More than 100 textile examples were recovered from the tomb and were evidently used in life. Among them is a tunic of some kind. Clearly visible is the design of a lotus flower – for ancient Egyptians, the symbol of eternal life.
Japanese experts have also been advising on the big move – from the Cairo museum to the new Conservation Center’s labs 10 miles away.
Back in 2018, CNN watched a ritual couch being bandaged up like a patient with sunburn. Traditional Japanese washi or tissue paper was applied to fragile areas of gold leaf.
A hunting chariot needed a bespoke crate and a lot of manhandling – almost enough men for a football team.
Tutankhamun’s chariots, they’ve discovered, were all made from a hardwood – elm – a tree not native to Egypt. The wood probably came from somewhere in the Eastern Mediterranean more than 500 miles away.
Some artifacts are still revealing their secrets. A set of rods covered with gold leaf were a bit of a puzzle, but it’s now believed they were part of a sunshade for a ceremonial chariot – the oldest sunshade ever found.

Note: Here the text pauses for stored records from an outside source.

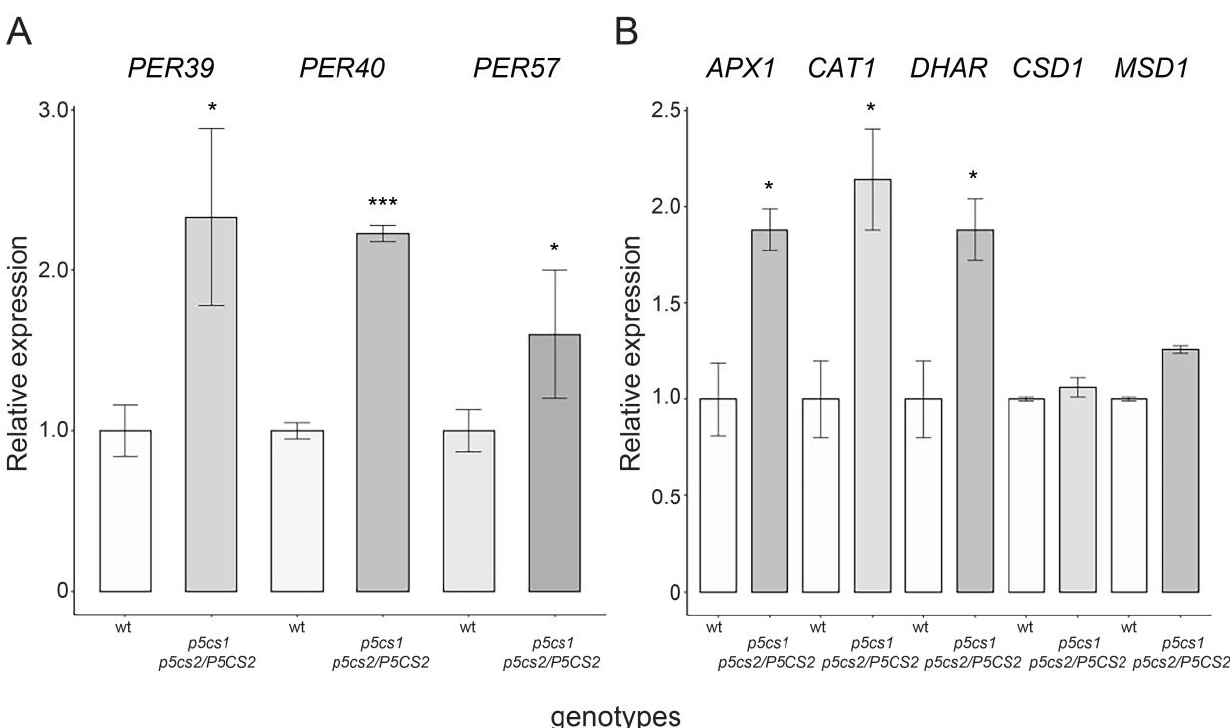
Figure 9. Expression of genes encoding antioxidant enzymes in the root meristem of proline mutants. RT-qPCR was performed on cDNA from apical root portions. The analysis shows upregulation of genes coding for antioxidant enzymes in roots from p5cs1 p5cs2/P5CS2 mutants relative to wildtype. In ( A ), a significant upregulation of PER39 , PER40, and PER57 is shown. In ( B ), the genes APX1 , CAT1 , and DHAR are significantly upregulated. The meristem-specific gene RCH1 was used as reference control to normalize the RT-qPCR. Error bars indicate Standard Deviation (SD). The Welch Two Sample t-test (wild type vs. mutant lines) was used to assess statistical significance (*** p < 0.001; * p < 0.05). The data represent the means ± SD of four independent experiments and three technical replicates per experiment.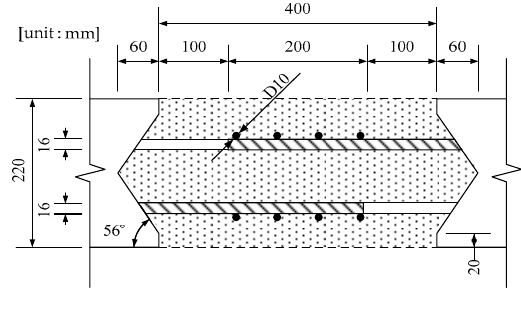
Figure 1. Specifications of the specimen: ( a ) precast module before casting ultra-high-strength concrete (UHSC); ( b ) cross section of A-A; ( c ) modular specimen after casting UHSC.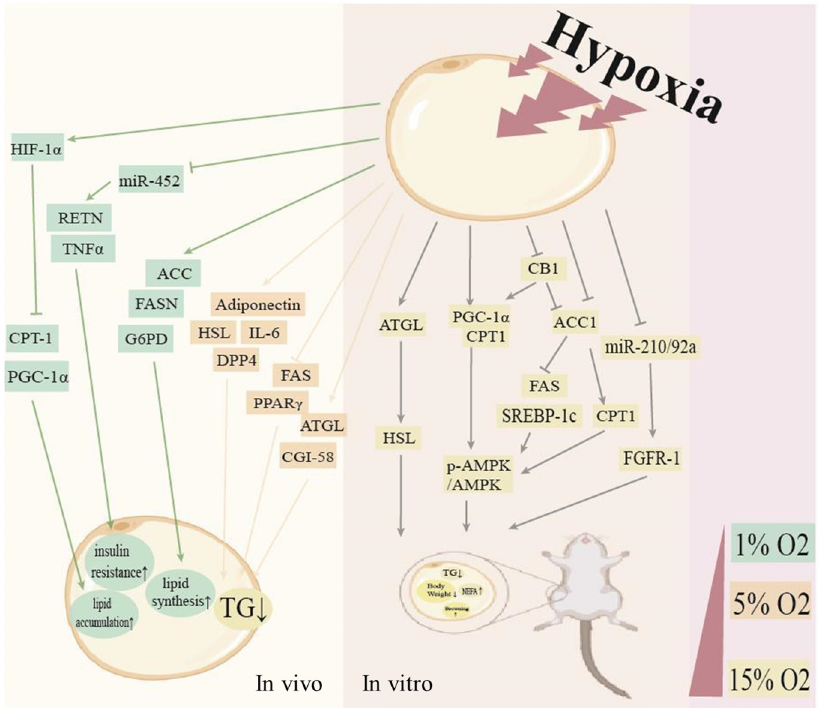
Figure 2. Changes in adipocyte pathways under different hypoxic interventions. In in vitro studies of cellular responses to hypoxic, 1% O 2 is usually used. This was considered as severe hypoxic, as well as acute irritation to the body. However, this was only an extreme case of the mechanism being used to prove. Usually, the body will adapt to the severe hypoxic, and, meanwhile, different concentrations of O 2 in adipose tissue will induce changes in different signaling pathway with distinct outcomes. Different colors represent different oxygen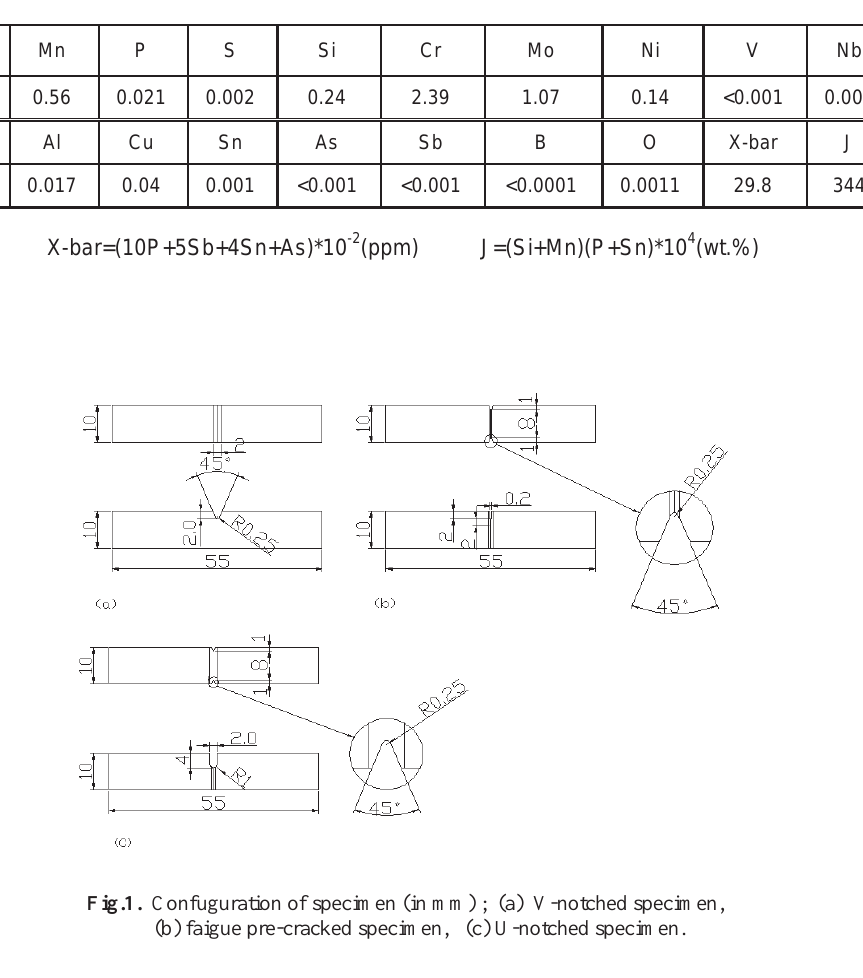
Table 1 Chemical composition of materials (wt. %).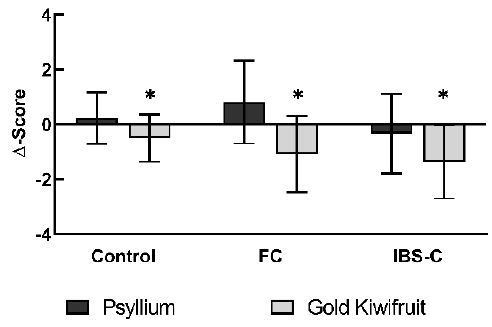
Figure 5. Changes in weekly straining scores. ∆ -score: median score after subtraction of pre-intervention score from post-intervention = relative shift from baseline. Bars: arithmetic means, error bars: 95% confidence intervals. Positive score = increase in symptom, negative score = decrease in symptom. n = 56. Asterisks indicate statistical significance. * = Statistical significance between gold kiwifruit and psyllium, p = 0.021. FC, Functional Constipation: IBS-C, Constipation-predominant Irritable Bowel Syndrome.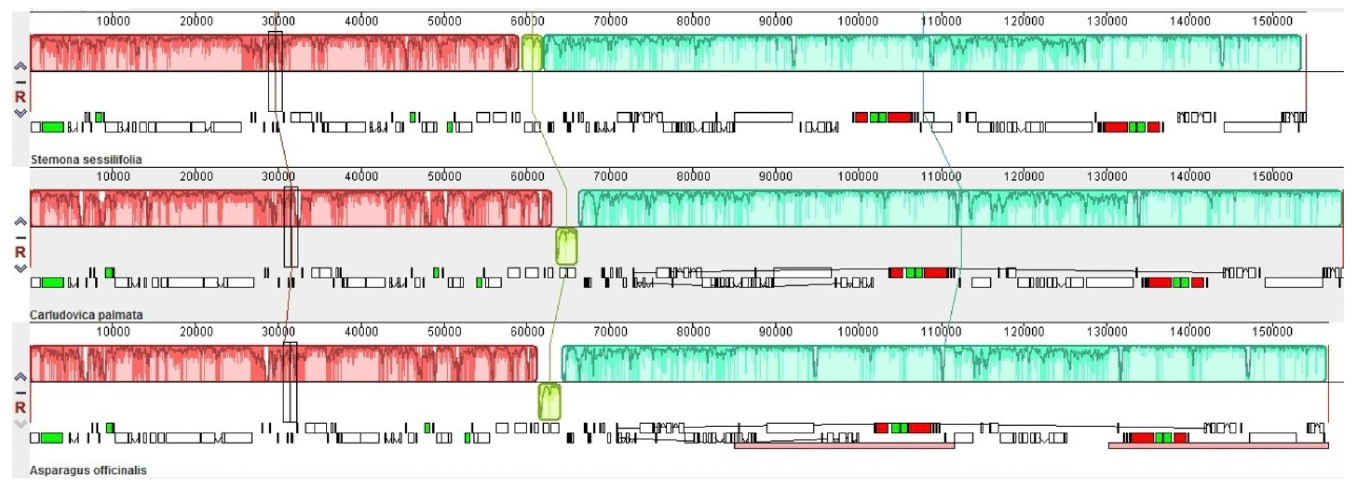
Fig 4. Comparison of the three chloroplast genomes using the MAUVE algorithm. Local collinear blocks were colored to indicate syntenic regions, and the histograms within each block indicated the degree of sequence similarity.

One discovery, a dagger found with Tutankhamun’s mummy, was made with iron from a meteorite. Anything that fell from the heavens seems to have had special meaning for ancient Egyptians.
Another treasure is a fabulous pendant, covered with scarab beetles – the ancient Egyptian symbol for immortality.
Back in the 1920s, the pendant was photographed around the neck of a boy who was employed to supply Carter’s archaeological dig workers with water. This, so the story goes, is the child who found the tomb.
Clearing a space for his large water jar, he chanced on the first step – the first of a flight of sixteen down to the tomb.
His story is expected to feature in the Grand Egyptian Museum.
Back at the new museum, the Tutankhamun exhibition space isn’t yet open for viewing. What is known is that it’ll be massive, some 7,000 square meters.
The Egyptians expect two to three million visitors in the first year of opening, and up to seven or eight million in the longer term. That would make the new Museum among the top three most visited in the world.
We know that Tutankhamun died young and suddenly. And in death, the Golden Boy became a god – ancient Egyptians regarded gold as the flesh of the gods.
And of course, it’s that gold that dazzles us still – and will surely tempt some of us to visit Tutankhamun in his new home.